Aim of the exercise - Without the images, set down each entry exactly.
*** Opening of Exercise material ***
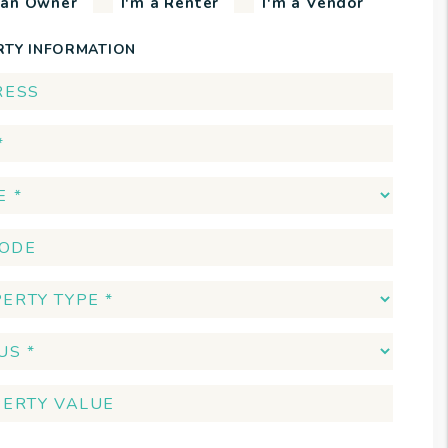
 an Owner
I'm a Renter
I'm a Vendor
RTY INFORMATION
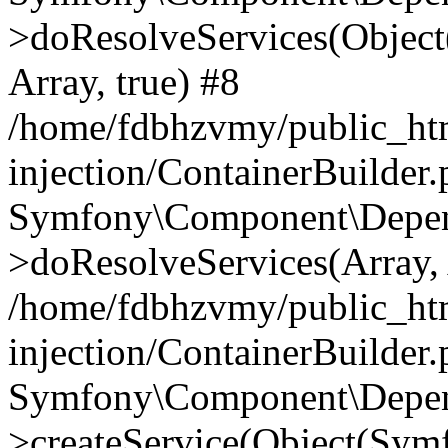
>doResolveServices(Objec
Array, true) #8
/home/fdbhzvmy/public_ht
injection/ContainerBuilder
Symfony\Component\Depend
>doResolveServices(Array, 
/home/fdbhzvmy/public_ht
injection/ContainerBuilder
Symfony\Component\Depend
>createService(Object(Sym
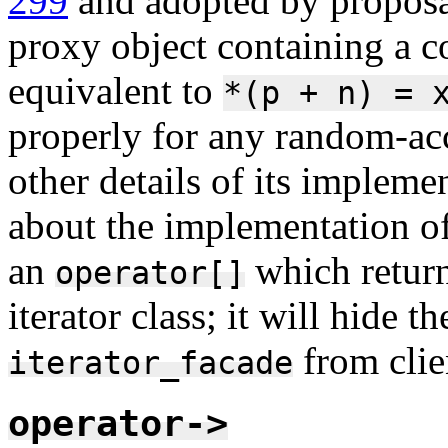
299
and adopted by propos
proxy object containing a 
equivalent to
*(p
+
n)
=
properly for any random-acce
other details of its implem
about the implementation of 
an
which return
operator[]
iterator class; it will hide 
from clien
iterator_facade
operator->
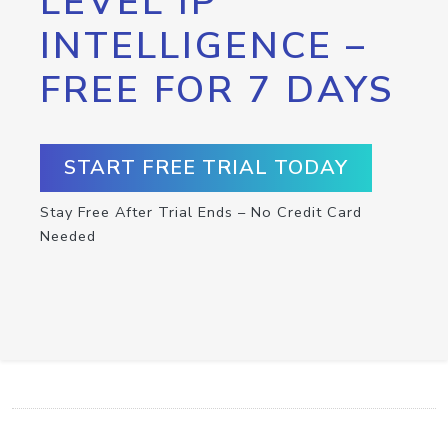
LEVEL IP
INTELLIGENCE –
FREE FOR 7 DAYS
START FREE TRIAL TODAY
Stay Free After Trial Ends – No Credit Card
Needed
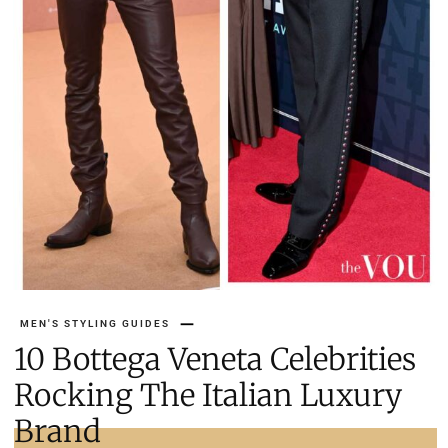
MEN'S STYLING GUIDES
10 Bottega Veneta Celebrities
Rocking The Italian Luxury
Brand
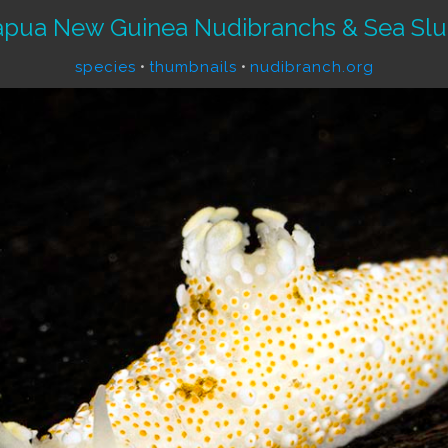
apua New Guinea Nudibranchs & Sea Slu
species
•
thumbnails
•
nudibranch.org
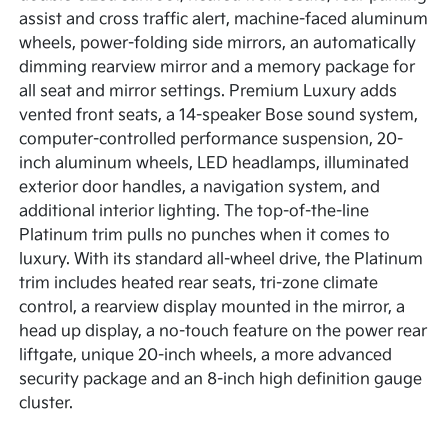
assist and cross traffic alert, machine-faced aluminum
wheels, power-folding side mirrors, an automatically
dimming rearview mirror and a memory package for
all seat and mirror settings. Premium Luxury adds
vented front seats, a 14-speaker Bose sound system,
computer-controlled performance suspension, 20-
inch aluminum wheels, LED headlamps, illuminated
exterior door handles, a navigation system, and
additional interior lighting. The top-of-the-line
Platinum trim pulls no punches when it comes to
luxury. With its standard all-wheel drive, the Platinum
trim includes heated rear seats, tri-zone climate
control, a rearview display mounted in the mirror, a
head up display, a no-touch feature on the power rear
liftgate, unique 20-inch wheels, a more advanced
security package and an 8-inch high definition gauge
cluster.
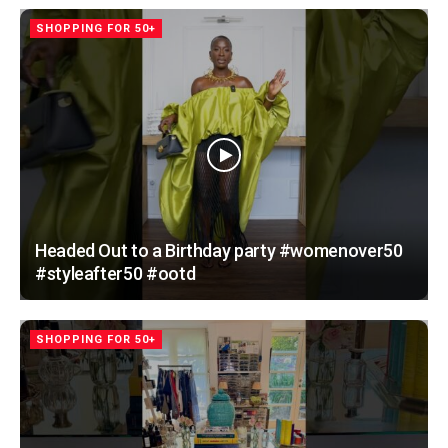
SHOPPING FOR 50+
Headed Out to a Birthday party #womenover50
#styleafter50 #ootd
SHOPPING FOR 50+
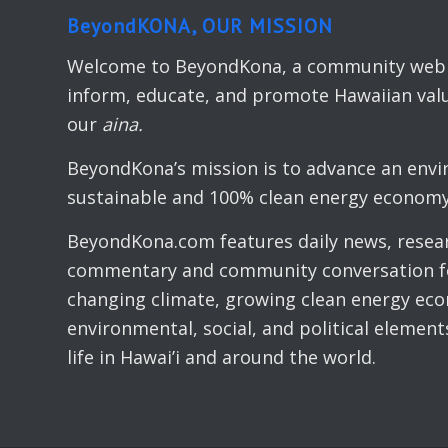
BeyondKONA, OUR MISSION
Welcome to BeyondKona, a community web s
inform, educate, and promote Hawaiian valu
our
aina.
BeyondKona’s mission is to advance an envi
sustainable and 100% clean energy economy 
BeyondKona.com features daily news, resear
commentary and community conversation fo
changing climate, growing clean energy ec
environmental, social, and political elemen
life in Hawai’i and around the world.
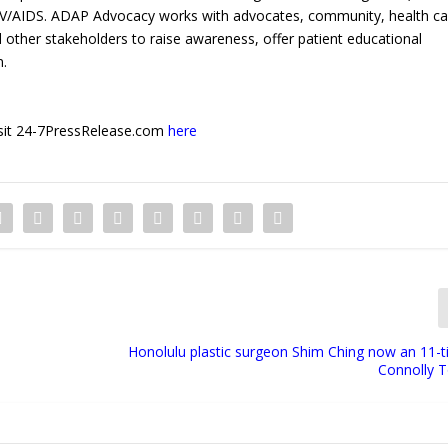
HIV/AIDS. ADAP Advocacy works with advocates, community, health ca
other stakeholders to raise awareness, offer patient educational
n.
 visit 24-7PressRelease.com
here
Honolulu plastic surgeon Shim Ching now an 11-t
Connolly 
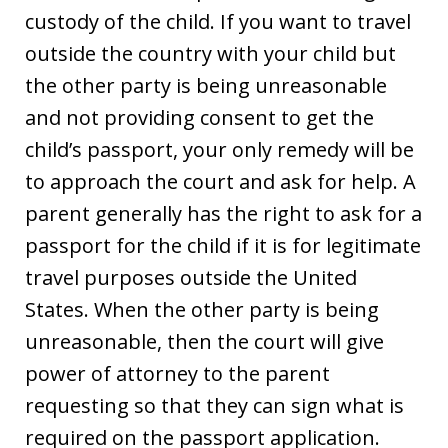
custody of the child. If you want to travel
outside the country with your child but
the other party is being unreasonable
and not providing consent to get the
child’s passport, your only remedy will be
to approach the court and ask for help. A
parent generally has the right to ask for a
passport for the child if it is for legitimate
travel purposes outside the United
States. When the other party is being
unreasonable, then the court will give
power of attorney to the parent
requesting so that they can sign what is
required on the passport application.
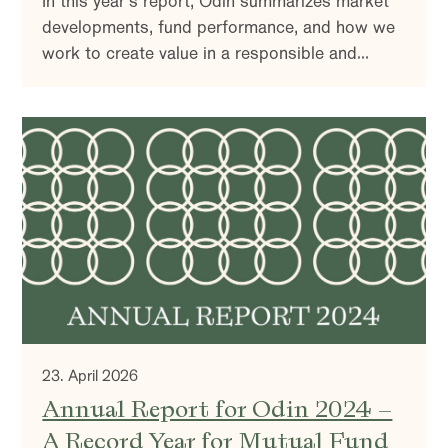
In this year’s report, Odin summarizes market
developments, fund performance, and how we
work to create value in a responsible and
sustainable way. You’ll also find insights into
our investment strategy and reflections on the
market outlook.
23. April 2026
Annual Report for Odin 2024 –
A Record Year for Mutual Fund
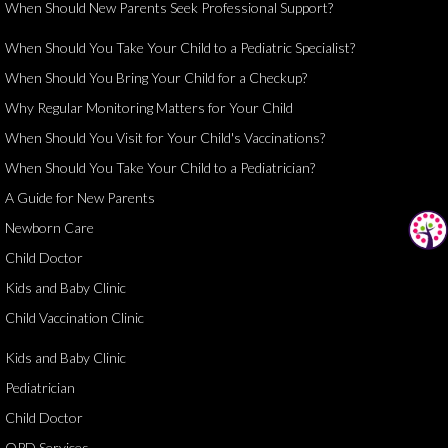
When Should New Parents Seek Professional Support?
When Should You Take Your Child to a Pediatric Specialist?
When Should You Bring Your Child for a Checkup?
Why Regular Monitoring Matters for Your Child
When Should You Visit for Your Child's Vaccinations?
When Should You Take Your Child to a Pediatrician?
A Guide for New Parents
Newborn Care
Child Doctor
Kids and Baby Clinic
Child Vaccination Clinic
Kids and Baby Clinic
Pediatrician
Child Doctor
OPD Services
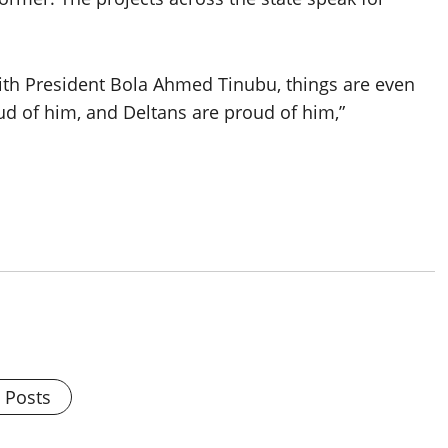
with President Bola Ahmed Tinubu, things are even
ud of him, and Deltans are proud of him,”
l Posts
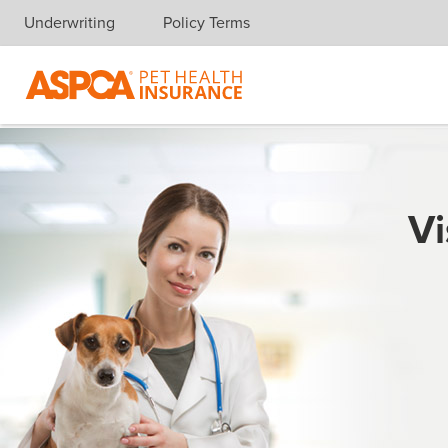
Underwriting
Policy Terms
Skip navigation
Vi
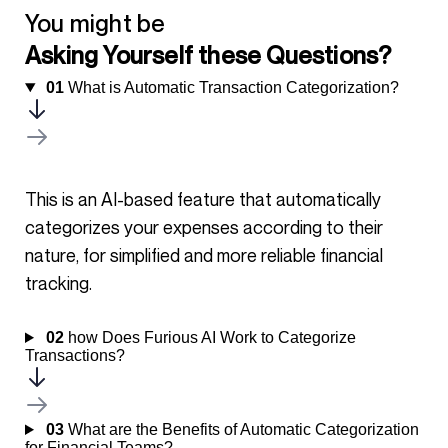
You might be
Asking Yourself these Questions?
01
What is Automatic Transaction Categorization?
This is an AI-based feature that automatically
categorizes your expenses according to their
nature, for simplified and more reliable financial
tracking.
02
how Does Furious AI Work to Categorize
Transactions?
03
What are the Benefits of Automatic Categorization
for Financial Teams?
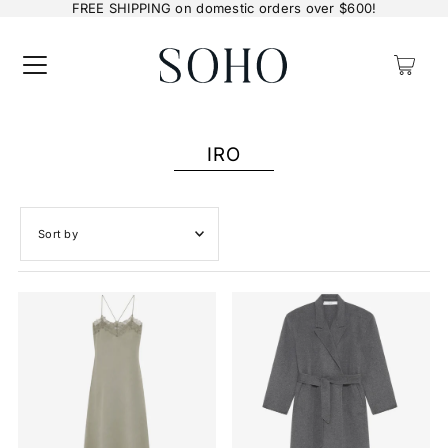
FREE SHIPPING on domestic orders over $600!
0
IRO
Featured
Most relevant
Best selling
Alphabetically, A-Z
Alphabetically, Z-A
Price, low to high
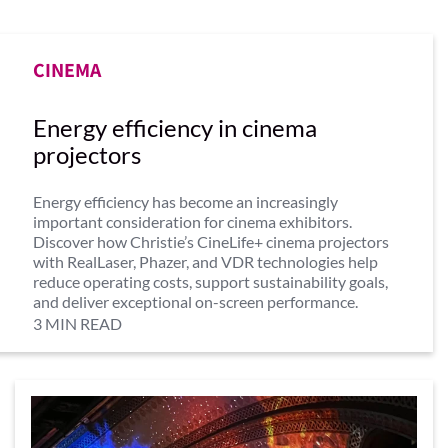
CINEMA
Energy efficiency in cinema
projectors
Energy efficiency has become an increasingly
important consideration for cinema exhibitors.
Discover how Christie’s CineLife+ cinema projectors
with RealLaser, Phazer, and VDR technologies help
reduce operating costs, support sustainability goals,
and deliver exceptional on-screen performance.
3 MIN READ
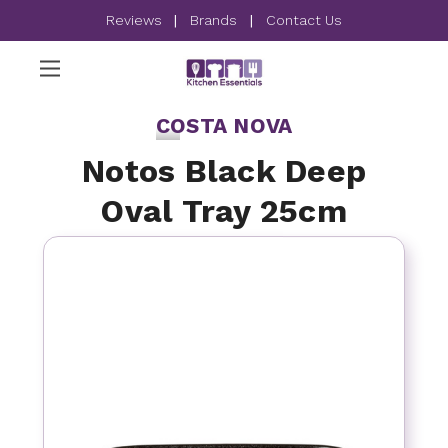
Reviews
|
Brands
|
Contact Us
COSTA NOVA
Notos Black Deep
Oval Tray 25cm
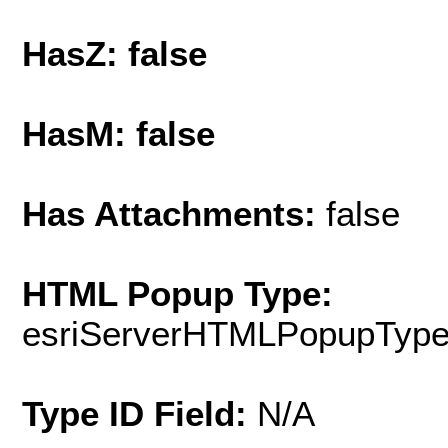
HasZ: false
HasM: false
Has Attachments:
false
HTML Popup Type:
esriServerHTMLPopupTyp
Type ID Field:
N/A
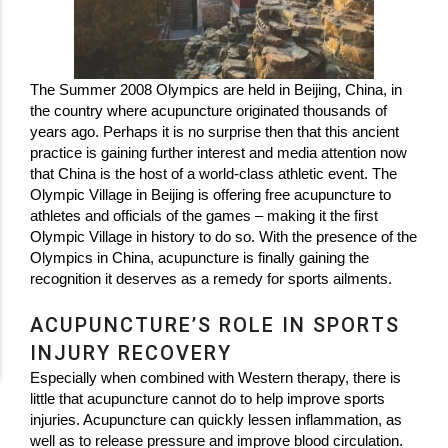
The Summer 2008 Olympics are held in Beijing, China, in
the country where acupuncture originated thousands of
years ago. Perhaps it is no surprise then that this ancient
practice is gaining further interest and media attention now
that China is the host of a world-class athletic event. The
Olympic Village in Beijing is offering free acupuncture to
athletes and officials of the games – making it the first
Olympic Village in history to do so. With the presence of the
Olympics in China, acupuncture is finally gaining the
recognition it deserves as a remedy for sports ailments.
ACUPUNCTURE’S ROLE IN SPORTS
INJURY RECOVERY
Especially when combined with Western therapy, there is
little that acupuncture cannot do to help improve sports
injuries. Acupuncture can quickly lessen inflammation, as
well as to release pressure and improve blood circulation.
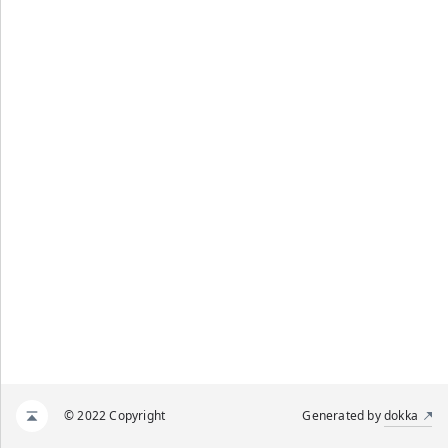
© 2022 Copyright
Generated by
dokka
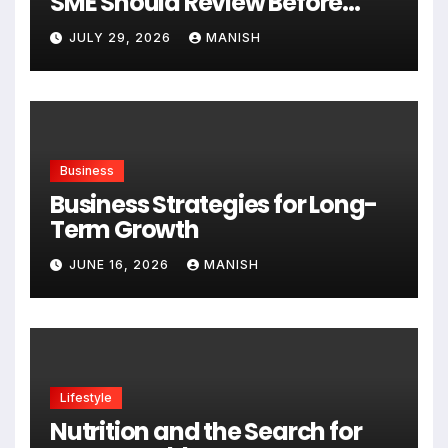
SME Should Review Before
Expanding
JULY 29, 2026
MANISH
Business
Business Strategies for Long-
Term Growth
JUNE 16, 2026
MANISH
Lifestyle
Nutrition and the Search for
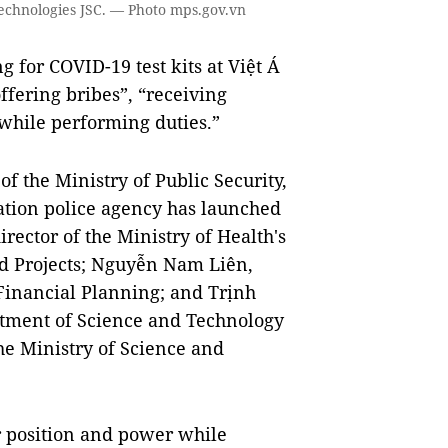
 Technologies JSC. — Photo mps.gov.vn
 for COVID-19 test kits at Việt Á
ffering bribes”, “receiving
while performing duties.”
 the Ministry of Public Security,
gation police agency has launched
ector of the Ministry of Health's
d Projects; Nguyễn Nam Liên,
 Financial Planning; and Trịnh
rtment of Science and Technology
e Ministry of Science and
r position and power while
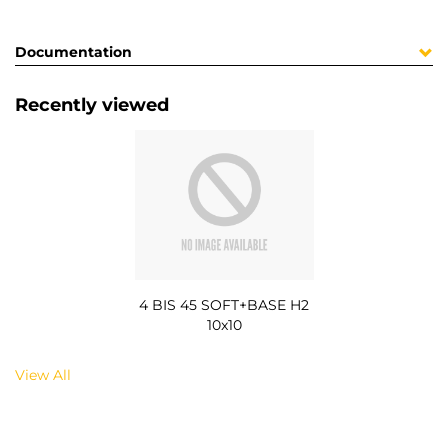
Documentation
Recently viewed
4 BIS 45 SOFT+BASE H2
10x10
View All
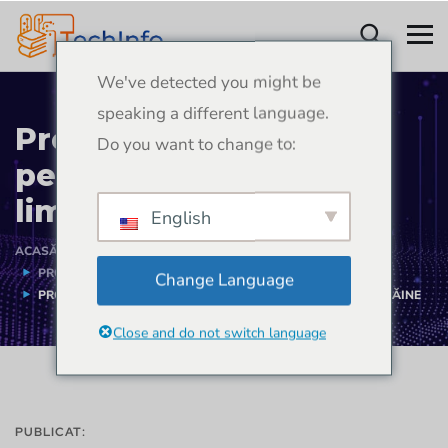
We've detected you might be
speaking a different language.
Proiect de aplicație
Do you want to change to:
pentru învățarea
limbilor străine
English
ACASĂ
PORTOFOLIU
PROIECTE DE DEZVOLTARE DE APLICAȚII MOBILE
Change Language
PROIECT DE APLICAȚIE PENTRU ÎNVĂȚAREA LIMBILOR STRĂINE
Close and do not switch language
PUBLICAT:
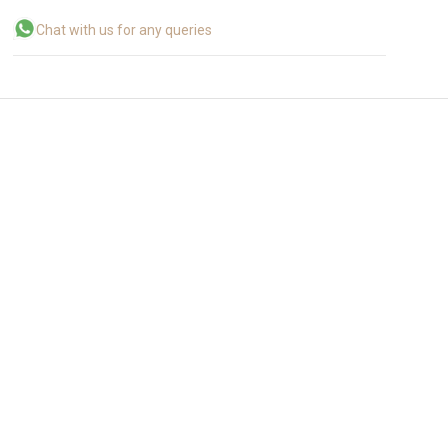
Chat with us for any queries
*** Close of Exercise material ***
Exercise solution -
 an Owner
I'm a Renter
I'm a Vendor
RTY INFORMATION
>doResolveServices(Objec
Array, true) #8
/home/fdbhzvmy/public_ht
injection/ContainerBuilder
Symfony\Component\Depend
>doResolveServices(Array, 
/home/fdbhzvmy/public_ht
injection/ContainerBuilder
Symfony\Component\Depend
>createService(Object(Sym
299
and adopted by propos
proxy object containing a 
equivalent to
*(p
+
n)
=
properly for any random-acce
other details of its implem
about the implementation of 
an
which return
operator[]
iterator class; it will hide 
from clien
iterator_facade
operator->
LEVEL IP
INTELLIGENCE –
FREE FOR 7 DAYS
START FREE TRIAL TODAY
Stay Free After Trial Ends – No Credit Card
Needed
MEN'S STYLING GUIDES
10 Bottega Veneta Celebrities
Rocking The Italian Luxury
Brand
apua New Guinea Nudibranchs & Sea Slu
species
•
thumbnails
•
nudibranch.org
assist and cross traffic alert, machine-faced aluminum
wheels, power-folding side mirrors, an automatically
dimming rearview mirror and a memory package for
all seat and mirror settings. Premium Luxury adds
vented front seats, a 14-speaker Bose sound system,
computer-controlled performance suspension, 20-
inch aluminum wheels, LED headlamps, illuminated
exterior door handles, a navigation system, and
additional interior lighting. The top-of-the-line
Platinum trim pulls no punches when it comes to
luxury. With its standard all-wheel drive, the Platinum
trim includes heated rear seats, tri-zone climate
control, a rearview display mounted in the mirror, a
head up display, a no-touch feature on the power rear
liftgate, unique 20-inch wheels, a more advanced
security package and an 8-inch high definition gauge
cluster.
SHOPPING FOR 50+
Headed Out to a Birthday party #womenover50
#styleafter50 #ootd
SHOPPING FOR 50+
BeyondKONA, OUR MISSION
Welcome to BeyondKona, a community web s
inform, educate, and promote Hawaiian valu
our
aina.
BeyondKona’s mission is to advance an envi
sustainable and 100% clean energy economy 
BeyondKona.com features daily news, resear
commentary and community conversation fo
changing climate, growing clean energy ec
environmental, social, and political elemen
life in Hawai’i and around the world.
HIV/AIDS. ADAP Advocacy works with advocates, community, health ca
other stakeholders to raise awareness, offer patient educational
n.
 visit 24-7PressRelease.com
here
Honolulu plastic surgeon Shim Ching now an 11-t
Connolly 
custody of the child. If you want to travel
outside the country with your child but
the other party is being unreasonable
and not providing consent to get the
child’s passport, your only remedy will be
to approach the court and ask for help. A
parent generally has the right to ask for a
passport for the child if it is for legitimate
travel purposes outside the United
States. When the other party is being
unreasonable, then the court will give
power of attorney to the parent
requesting so that they can sign what is
required on the passport application.
In this year’s report, Odin summarizes market
developments, fund performance, and how we
work to create value in a responsible and
sustainable way. You’ll also find insights into
our investment strategy and reflections on the
market outlook.
23. April 2026
Annual Report for Odin 2024 –
A Record Year for Mutual Fund
When Should New Parents Seek Professional Support?
When Should You Take Your Child to a Pediatric Specialist?
When Should You Bring Your Child for a Checkup?
Why Regular Monitoring Matters for Your Child
When Should You Visit for Your Child's Vaccinations?
When Should You Take Your Child to a Pediatrician?
A Guide for New Parents
Newborn Care
Child Doctor
Kids and Baby Clinic
Child Vaccination Clinic
Kids and Baby Clinic
Pediatrician
Child Doctor
OPD Services
with President Bola Ahmed Tinubu, things are even
ud of him, and Deltans are proud of him,”
l Posts
Underwriting
Policy Terms
Skip navigation
Vi
You might be
Asking Yourself these Questions?
01
What is Automatic Transaction Categorization?
This is an AI-based feature that automatically
categorizes your expenses according to their
nature, for simplified and more reliable financial
tracking.
02
how Does Furious AI Work to Categorize
Transactions?
03
What are the Benefits of Automatic Categorization
for Financial Teams?
FREE SHIPPING on domestic orders over $600!
0
IRO
Featured
Most relevant
Best selling
Alphabetically, A-Z
Alphabetically, Z-A
Price, low to high
CINEMA
Energy efficiency in cinema
projectors
Energy efficiency has become an increasingly
important consideration for cinema exhibitors.
Discover how Christie’s CineLife+ cinema projectors
with RealLaser, Phazer, and VDR technologies help
reduce operating costs, support sustainability goals,
and deliver exceptional on-screen performance.
3 MIN READ
Reviews
|
Brands
|
Contact Us
COSTA NOVA
Notos Black Deep
Oval Tray 25cm
HasZ: false
HasM: false
Has Attachments:
false
HTML Popup Type:
esriServerHTMLPopupTyp
Type ID Field:
N/A
The Summer 2008 Olympics are held in Beijing, China, in
the country where acupuncture originated thousands of
years ago. Perhaps it is no surprise then that this ancient
practice is gaining further interest and media attention now
that China is the host of a world-class athletic event. The
Olympic Village in Beijing is offering free acupuncture to
athletes and officials of the games – making it the first
Olympic Village in history to do so. With the presence of the
Olympics in China, acupuncture is finally gaining the
recognition it deserves as a remedy for sports ailments.
ACUPUNCTURE’S ROLE IN SPORTS
INJURY RECOVERY
Especially when combined with Western therapy, there is
little that acupuncture cannot do to help improve sports
injuries. Acupuncture can quickly lessen inflammation, as
well as to release pressure and improve blood circulation.
© 2022 Copyright
Generated by
dokka
SME Should Review Before
Expanding
JULY 29, 2026
MANISH
Business
Business Strategies for Long-
Term Growth
JUNE 16, 2026
MANISH
Lifestyle
Nutrition and the Search for
 Technologies JSC. — Photo mps.gov.vn
 for COVID-19 test kits at Việt Á
ffering bribes”, “receiving
while performing duties.”
 the Ministry of Public Security,
gation police agency has launched
ector of the Ministry of Health's
d Projects; Nguyễn Nam Liên,
 Financial Planning; and Trịnh
rtment of Science and Technology
e Ministry of Science and
r position and power while
Documentation
Recently viewed
4 BIS 45 SOFT+BASE H2
10x10
View All
We've detected you might be
speaking a different language.
Proiect de aplicație
Do you want to change to:
pentru învățarea
limbilor străine
English
ACASĂ
PORTOFOLIU
PROIECTE DE DEZVOLTARE DE APLICAȚII MOBILE
Change Language
PROIECT DE APLICAȚIE PENTRU ÎNVĂȚAREA LIMBILOR STRĂINE
Close and do not switch language
PUBLICAT:
Chat with us for any queries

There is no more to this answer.